Ormai un mese fa (abbiate pazienza, a volte siamo un po’ lenti) al Teatro dell’Olivo di Camaiore si è recata una divisione di giovani arlecchini, massimi esponenti di quella schiera di fanciulli che a vent’anni già si sente anziana, strano secolo il nostro.
Come un granello di sabbia racconta la vita di Giuseppe Gulotta, e la espone in una struttura narrativa lineare. Questa storia inverosimile inizia in anni che sentiamo ormai lontani, e che i più giovani tendono a ignorare: io stessa, pensando agli anni Settanta, mi figuro lussureggianti rockband anglo-americane, non certo il grigiore degli anni di piombo.
1976: ad Alcamo Marina (Sicilia occidentale) vengono uccisi due carabinieri. Gulotta, appena maggiorenne, viene portato in caserma e pestato fino a che non confessa, pur innocente, l’omicidio. Assieme a lui confessano altri tre ragazzi, di cui due minorenni. Gulotta passa gli anni successivi tra processi, carcere e arresti domiciliari: soltanto dopo il 2011, in seguito alla confessione di un carabiniere pentito, viene prosciolto dalle accuse.
Un solo attore (Salvatore Arena) e una scenografia essenziale: tutto, in questo spettacolo, comunica una semplicità quasi naturalistica. In scena appare il diciottenne pieno di vita, mentre in platea il vero Gulotta, quarant’anni più tardi, osserva sé stesso, una sorta di Amleto, che già conosce la vicenda.
Lo spettacolo inizia gioiosamente: il ragazzo, in motorino, urla in siciliano, la settimana è finita: si va al mare. L’atmosfera si incupisce: adesso è in caserma; lentamente, la vitalità muta in un’angosciante attesa, di cui non si comprende né il motivo né lo scopo. Il pestaggio è rappresentato in modo semplice, efficace: Gulotta, adesso, non è che carne da macello calata dal soffitto (struttura costruita in legno da Aldo Zucco), inconsapevole e incapace di agire, colpita ripetutamente (Arena è ora uno dei carabinieri). Nella luce, piccole schegge di legno paiono esplodere nella follia di una violenza irrazionale. La narrazione procede, e il giovane raggiunge la maturità sotto il peso di una colpa inflittagli da altri, incapace di lavare il proprio nome. Arena dà voce ai vari personaggi che tessono questa insondabile trama: gli amici, la moglie, avvocati, giudici… Sono diversi i momenti che ci colpiscono con la loro sincerità, nella descrizione di una vita che, pur segnata da colpe altrui e quasi distrutta, si ricostruisce poco per volta, combattendo per la propria libertà, ignorando il funzionamento di un sistema più grande, impalpabile, pesantissimo.

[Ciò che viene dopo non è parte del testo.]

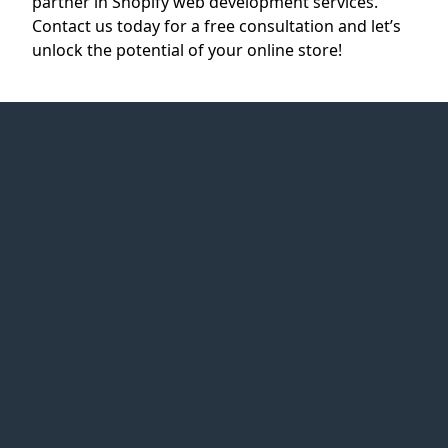
partner in Shopify web development services.
Contact us today for a free consultation and let’s
unlock the potential of your online store!
Web Idea
Solution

Le musiche di Luigi Polimeni non sembrano esattamente in linea con lo spettacolo: paiono appoggiarsi all’impostazione scenica senza adattarvisi completamente.
Il diciottenne spaurito diviene infine un uomo segnato dagli anni, con una famiglia e un figlio alla cui infanzia non ha potuto assistere, finalmente libero. Non c’è rabbia, nella rappresentazione di una tragedia che suscita ribrezzo: lo spettacolo non è affatto asettico, trasmette tanto la disperazione quanto la speranza, ma non scivola mai, e gliene siamo grati, nello spinoso territorio del giudizio morale.
Sia gli innocenti che i colpevoli, sembra suggerirci Massimo Barilla (regista e drammaturgo affiancato dallo stesso Arena), sono granelli di sabbia incastrati in un meccanismo più grande, incomprensibile per chi ne fa parte, e i colpevoli che conosciamo non sono che fantocci che operano automaticamente: la colpa si frammenta, diviene sopportabile, e non può che saltarci alla mente che qualcuno non poi troppo tempo fa parlava di una banalità del male che tendiamo ad allontanare da noi nel tempo e nello spazio.